Trentino Alto Adige/Suedtirol

«Il lupo è cattivo solo nelle favole»: lettera aperta di 13 associazioni – Cronaca



BOLZANO. “Il lupo è cattivo solo nelle favole”: lo ricordano tredici associazioni animaliste che hanno inviato una lettera aperta agli organi di stampa mentre il declassamento del lupo è in discussione al parlamento italiano. Il documento segnala che “nel giugno del 2025, il lupo è stato ‘declassato’ con atto europeo di modifica della direttiva Ue Habitat”, passando “da animale rigorosamente protetto a specie potenzialmente cacciabile”.

La decisione è stata adottata dall’Ue, ma gli Stati membri possono scegliere se mantenere livelli più elevati di tutela. Le associazioni ricordano che la protezione ha richiesto decenni e che “è stato necessario mezzo secolo di tutela continuativa perché il lupo italiano sfuggisse al rischio d’estinzione”. Il documento denuncia inoltre che “negli ultimi due anni il lupo è stato oggetto di attacchi mediatici basati su atteggiamenti antiscientifici, allarmismi e strumentalizzazioni di singoli episodi di cronaca”. Secondo i firmatari, anche “i media tradizionali in Italia stanno raccontando la realtà del lupo confusa con la favola”.

La lettera richiama il ruolo storico della tutela, ricordando iniziative avviate nel Parco Nazionale d’Abruzzo, Lazio e Molise e legate alla figura di San Francesco d’Assisi, di cui ricoprre l’ottavo centenario della morte e la cui figura è legata anche alla tradizione del ‘Frate lupo’. Viene inoltre citata la rivista Science, che ha pubblicato una lettera in cui si afferma che il declassamento “non abbia alcun fondamento scientifico”.

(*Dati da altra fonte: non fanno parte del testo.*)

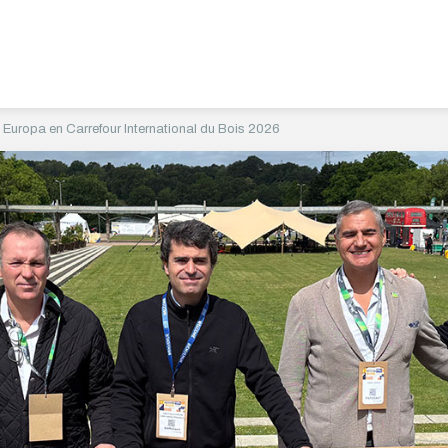
Europa en Carrefour International du Bois 2026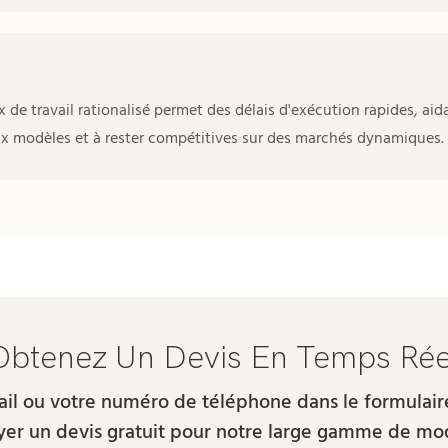
x de travail rationalisé permet des délais d'exécution rapides, aid
ux modèles et à rester compétitives sur des marchés dynamiques.
Obtenez Un Devis En Temps Rée
-mail ou votre numéro de téléphone dans le formulai
er un devis gratuit pour notre large gamme de mo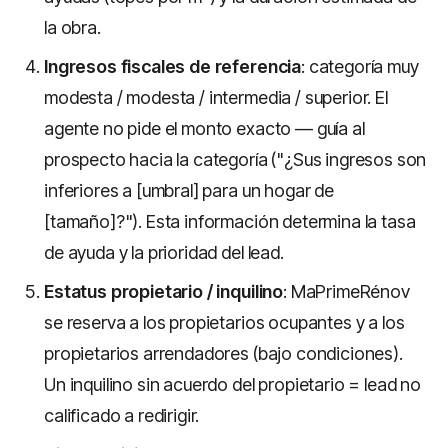
la obra.
Ingresos fiscales de referencia
: categoría muy
modesta / modesta / intermedia / superior. El
agente no pide el monto exacto — guía al
prospecto hacia la categoría ("¿Sus ingresos son
inferiores a [umbral] para un hogar de
[tamaño]?"). Esta información determina la tasa
de ayuda y la prioridad del lead.
Estatus propietario / inquilino
: MaPrimeRénov
se reserva a los propietarios ocupantes y a los
propietarios arrendadores (bajo condiciones).
Un inquilino sin acuerdo del propietario = lead no
calificado a redirigir.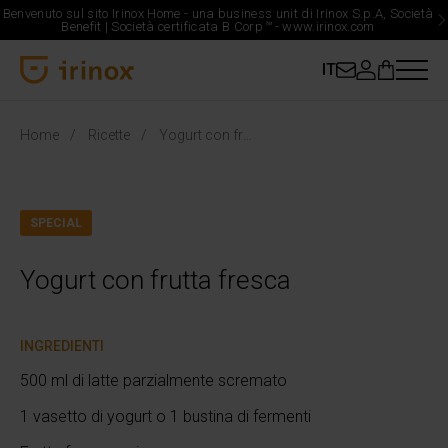
Benvenuto sul sito Irinox Home - una business unit di Irinox S.p.A, Società
Benefit | Società certificata B Corp
™
-
www.irinox.com
IT
Irinox Home
Home
Ricette
Yogurt con frutta fresca
SPECIAL
Yogurt con frutta fresca
INGREDIENTI
500 ml di latte parzialmente scremato
1 vasetto di yogurt o 1 bustina di fermenti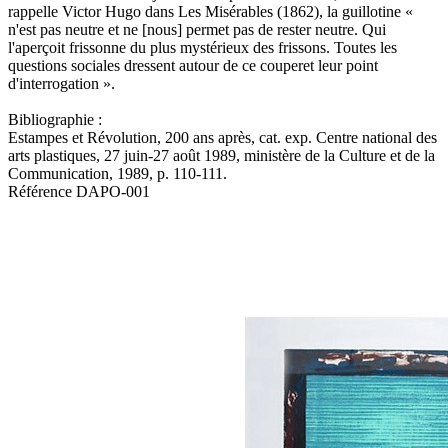
rappelle Victor Hugo dans Les Misérables (1862), la guillotine «
n'est pas neutre et ne [nous] permet pas de rester neutre. Qui
l'aperçoit frissonne du plus mystérieux des frissons. Toutes les
questions sociales dressent autour de ce couperet leur point
d'interrogation ».
Bibliographie :
Estampes et Révolution, 200 ans après, cat. exp. Centre national des
arts plastiques, 27 juin-27 août 1989, ministère de la Culture et de la
Communication, 1989, p. 110-111.
Référence
DAPO-001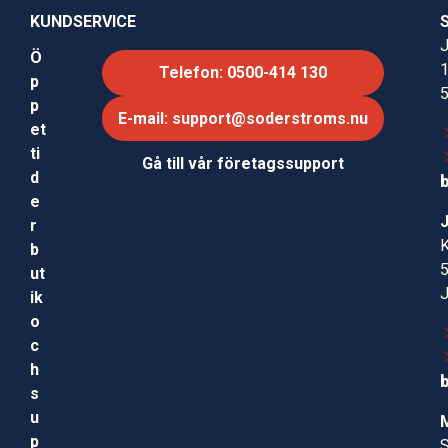
KUNDSERVICE
J
Ö
Telefon: 0500-414 130
p
p
E-mail: support@soderstroms.nu
et
ti
Gå till vår företagssupport
d
e
r
b
ut
ik
o
c
h
s
u
p
S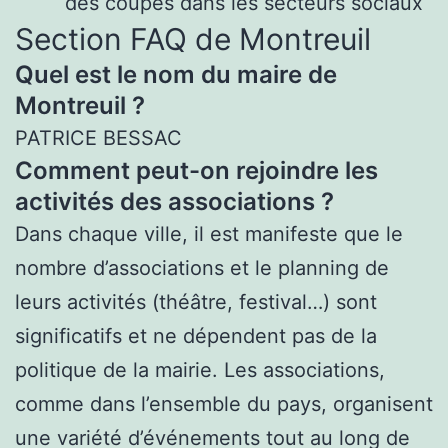
des coupes dans les secteurs sociaux
Section FAQ de Montreuil
Quel est le nom du maire de
Montreuil ?
PATRICE BESSAC
Comment peut-on rejoindre les
activités des associations ?
Dans chaque ville, il est manifeste que le
nombre d’associations et le planning de
leurs activités (théâtre, festival…) sont
significatifs et ne dépendent pas de la
politique de la mairie. Les associations,
comme dans l’ensemble du pays, organisent
une variété d’événements tout au long de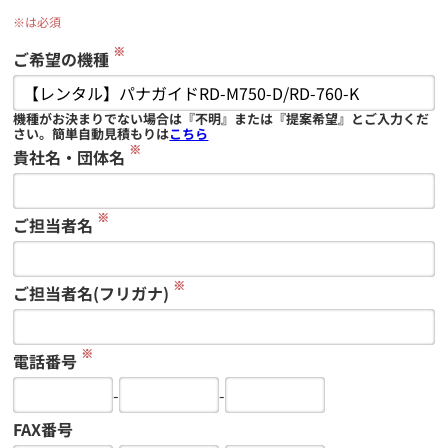
※は必須
※
ご希望の機種
機種がお決まりでない場合は『不明』または『提案希望』とご入力くだ
さい。簡単自動見積もりは
こちら
※
貴社名・団体名
※
ご担当者名
※
ご担当者名(フリガナ)
※
電話番号
-
-
FAX番号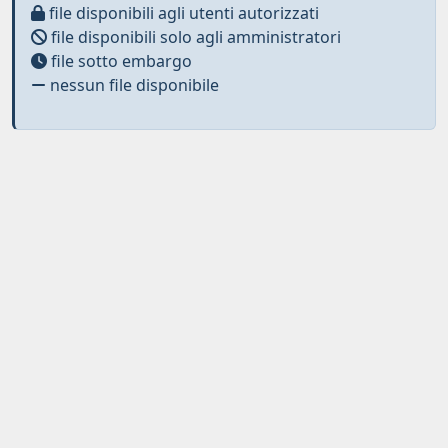
file disponibili agli utenti autorizzati
file disponibili solo agli amministratori
file sotto embargo
nessun file disponibile
Curato da
IRIS
-
about IRIS
-
Utilizzo dei cookies
-
Privacy
-
Copyright © 2026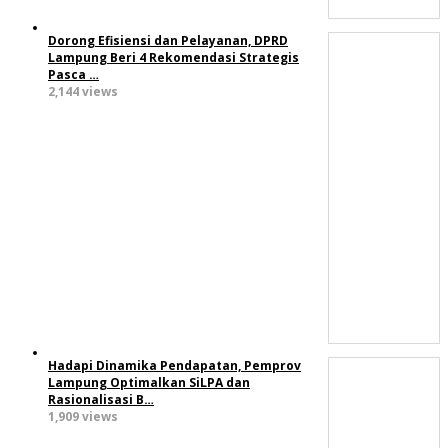
Dorong Efisiensi dan Pelayanan, DPRD
Lampung Beri 4 Rekomendasi Strategis
Pasca …
2,144 views
Hadapi Dinamika Pendapatan, Pemprov
Lampung Optimalkan SiLPA dan
Rasionalisasi B…
1,909 views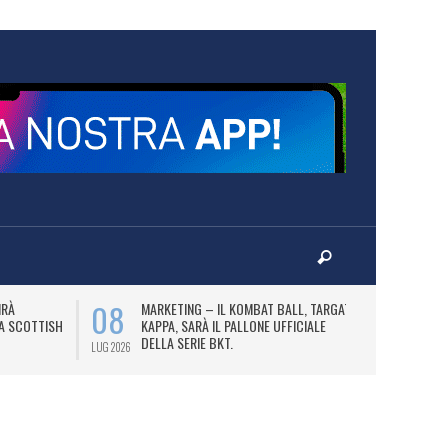
08
10
IRÀ
MARKETING – IL KOMBAT BALL, TARGATO
F
LA SCOTTISH
KAPPA, SARÀ IL PALLONE UFFICIALE
A
DELLA SERIE BKT.
LUG 2026
LUG 2026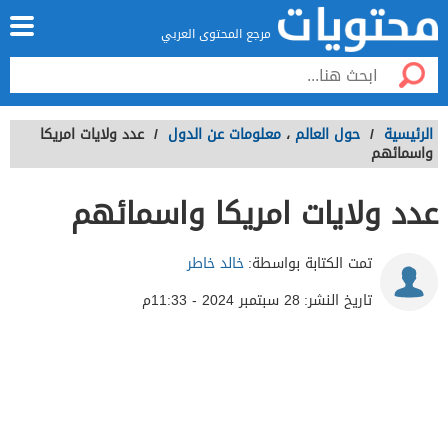
مرجع المحتوى العربي
الرئيسية
/
حول العالم
،
معلومات عن الدول
/
عدد ولايات امريكا
واسمائهم
عدد ولايات امريكا واسمائهم
تمت الكتابة بواسطة:
خالد خاطر
تاريخ النشر:
28 سبتمبر 2024 - 11:33م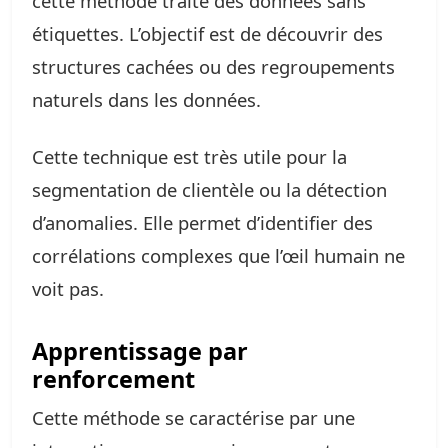
cette méthode traite des données sans
étiquettes. L’objectif est de découvrir des
structures cachées ou des regroupements
naturels dans les données.
Cette technique est très utile pour la
segmentation de clientèle ou la détection
d’anomalies. Elle permet d’identifier des
corrélations complexes que l’œil humain ne
voit pas.
Apprentissage par
renforcement
Cette méthode se caractérise par une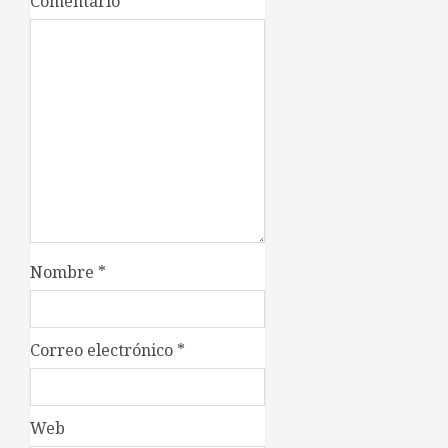
Comentario
*
Nombre
*
Correo electrónico
*
Web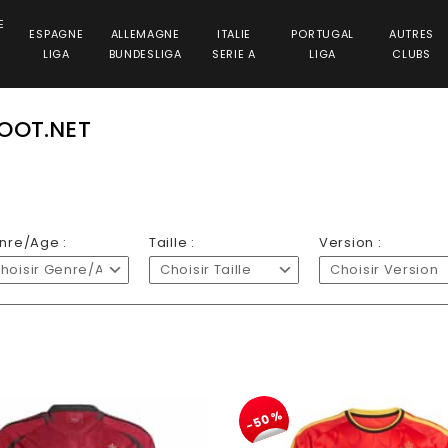
E
ESPAGNE
ALLEMAGNE
ITALIE
PORTUGAL
AUTRES
LIGA
BUNDESLIGA
SERIE A
LIGA
CLUBS
OOT.NET
nre/Age :
Taille :
Version :
hoisir Genre/Age
Choisir Taille
Choisir Version
-50%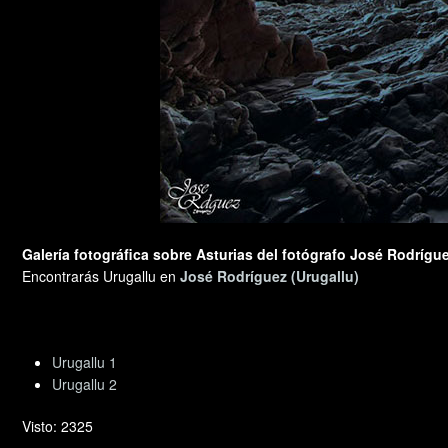
Galería fotográfica sobre Asturias del fotógrafo José Rodrígue
Encontrarás Urugallu en
José Rodríguez (Urugallu)
Urugallu 1
Urugallu 2
Visto: 2325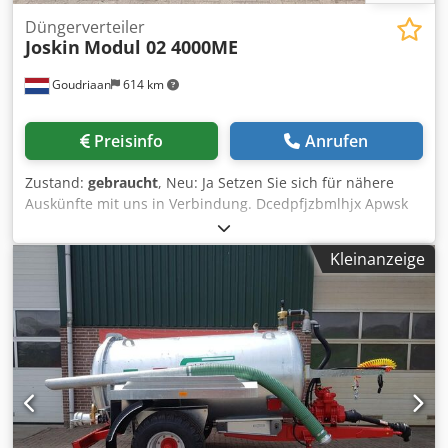
Düngerverteiler
Joskin
Modul 02 4000ME
Goudriaan
614 km
Preisinfo
Anrufen
Zustand:
gebraucht
, Neu: Ja Setzen Sie sich für nähere
Auskünfte mit uns in Verbindung. Dcedpfjzbmlhjx Apwsk
Kleinanzeige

Due ricorsi alla Corte di giustizia dell’Ue chiedono l’annullamento della decisione e, secondo i firmatari, “potrebbero ribaltare la decisione dell’Ue e ristabilire la protezione rigorosa”. Il documento riporta dati sulla mortalità, indicando che “in Italia nel periodo 2019-2023 sono stati rinvenuti 1.639 lupi morti con una media annuale pari a 327,8 animali con un trend in crescita”. Questo fenomeno viene indicato come un fattore rilevante per la conservazione della specie. Le associazioni evidenziano inoltre che “statisticamente le predazioni del lupo sulla popolazione ovo-caprina europea rappresentano soltanto lo 0,07% delle cause di mortalità”. I sistemi di prevenzione sono disponibili e finanziati, ma risultano poco utilizzati. Secondo la lettera, “il lupo è un bioregolatore naturale del suo habitat” e la crescita della popolazione non è illimitata. Nelle Alpi occidentali, si legge, “si registra un modestissimo tasso di crescita di 1,04”. Le associazioni chiedono infine maggiore attenzione all’accuratezza delle informazioni e ricordano che “il declassamento non si traduce in licenza di uccidere”, invitando i media a rappresentare dati e conoscenze scientifiche in modo corretto.